Please transcribe the entire passage about skydiving canopy openings, word for word.

### Provided passage
::::
By adminon - Read 11691 times
Image by Lukasz Szymanski

Ah, your canopy.

When you first got together, everything was great. A few tussles over crispy, slippery fabric were the biggest issues you two had. You packed carefully -- lovingly, even -- or you were at least habitually spying on your packer. And after freefall, it was a joy to reach for that pilot chute.

Now, things are horribly, horribly different.

What happened?

Maybe it’s because you stopped paying attention -- or maybe because you’re both getting older -- but something has changed. There have been some bad moments. Violent moments, even. There was that time that you landed from a jump with a three-ring mark and a stunned expression on your face. Your friends asked what happened to you. You started to wonder if it’s time to say goodbye for good.

Don’t thumbtack that “for sale” sign to the corkboard too quickly, friend. You can save this relationship. Here’s how.

1. Wrap your head around the dynamics involved.

When a ram-air canopy opens in freefall, the dynamics of that opening are controlled by two processes: cell inflation (air pressurizing the airfoil through the nose inlets) and bottom-skin spreading (the side-to-side spreading action that takes place as relative wind rushes against the bottom of the canopy). You might not be aware of how separate these processes are, but they are quite distinct.

Even without cell inflation, bottom-skin spreading is such an efficient phenomenon that a canopy can open entirely by this method, before the cells have a chance to inflate and pressurize. Since the force of that kind of opening is brutal enough to be quite literally fatal, square skydiving canopy designers invented a system to put on the all-important brakes -- the humble slider.
::::
### Given information

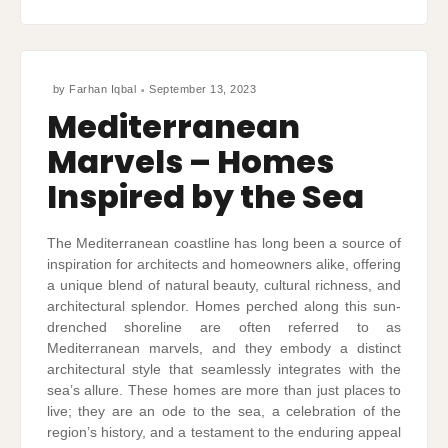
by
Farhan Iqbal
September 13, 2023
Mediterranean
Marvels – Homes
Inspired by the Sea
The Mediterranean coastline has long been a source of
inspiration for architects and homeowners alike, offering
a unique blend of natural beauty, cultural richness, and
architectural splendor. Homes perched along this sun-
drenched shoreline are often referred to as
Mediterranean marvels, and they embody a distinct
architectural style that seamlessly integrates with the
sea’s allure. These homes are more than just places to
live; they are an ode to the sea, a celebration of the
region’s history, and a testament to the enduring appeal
::::
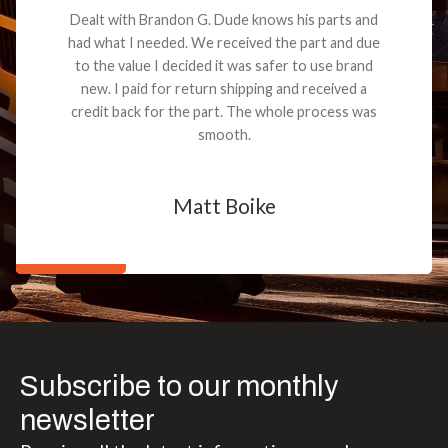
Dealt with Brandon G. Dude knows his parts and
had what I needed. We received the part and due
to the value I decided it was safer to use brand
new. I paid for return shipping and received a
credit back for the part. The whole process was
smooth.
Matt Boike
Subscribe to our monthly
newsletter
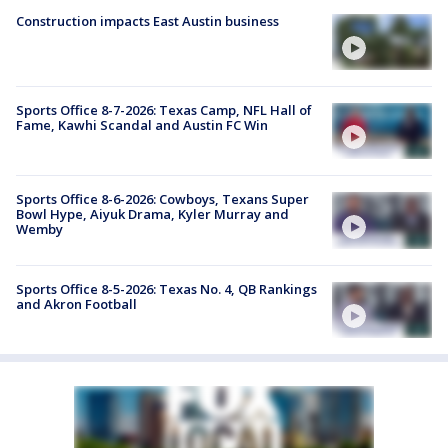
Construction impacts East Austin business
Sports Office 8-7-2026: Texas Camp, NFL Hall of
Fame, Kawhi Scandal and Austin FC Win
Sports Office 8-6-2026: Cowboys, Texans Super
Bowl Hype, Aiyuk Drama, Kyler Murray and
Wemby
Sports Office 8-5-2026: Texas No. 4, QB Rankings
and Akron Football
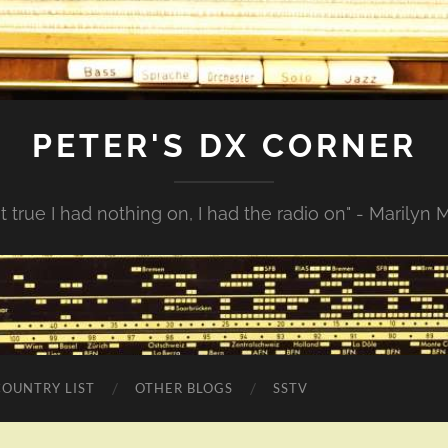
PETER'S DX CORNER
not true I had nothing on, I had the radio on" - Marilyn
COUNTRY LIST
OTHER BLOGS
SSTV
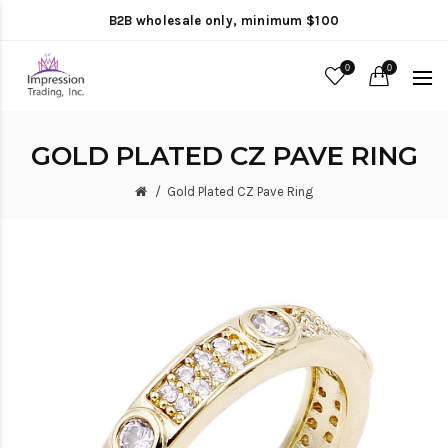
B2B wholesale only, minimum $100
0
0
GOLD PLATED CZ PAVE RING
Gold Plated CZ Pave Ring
::::
### Exercise output
By adminon - Read 11691 times
Image by Lukasz Szymanski

Ah, your canopy.

When you first got together, everything was great. A few tussles over crispy, slippery fabric were the biggest issues you two had. You packed carefully -- lovingly, even -- or you were at least habitually spying on your packer. And after freefall, it was a joy to reach for that pilot chute.

Now, things are horribly, horribly different.

What happened?

Maybe it’s because you stopped paying attention -- or maybe because you’re both getting older -- but something has changed. There have been some bad moments. Violent moments, even. There was that time that you landed from a jump with a three-ring mark and a stunned expression on your face. Your friends asked what happened to you. You started to wonder if it’s time to say goodbye for good.

Don’t thumbtack that “for sale” sign to the corkboard too quickly, friend. You can save this relationship. Here’s how.

1. Wrap your head around the dynamics involved.

When a ram-air canopy opens in freefall, the dynamics of that opening are controlled by two processes: cell inflation (air pressurizing the airfoil through the nose inlets) and bottom-skin spreading (the side-to-side spreading action that takes place as relative wind rushes against the bottom of the canopy). You might not be aware of how separate these processes are, but they are quite distinct.

Even without cell inflation, bottom-skin spreading is such an efficient phenomenon that a canopy can open entirely by this method, before the cells have a chance to inflate and pressurize. Since the force of that kind of opening is brutal enough to be quite literally fatal, square skydiving canopy designers invented a system to put on the all-important brakes -- the humble slider.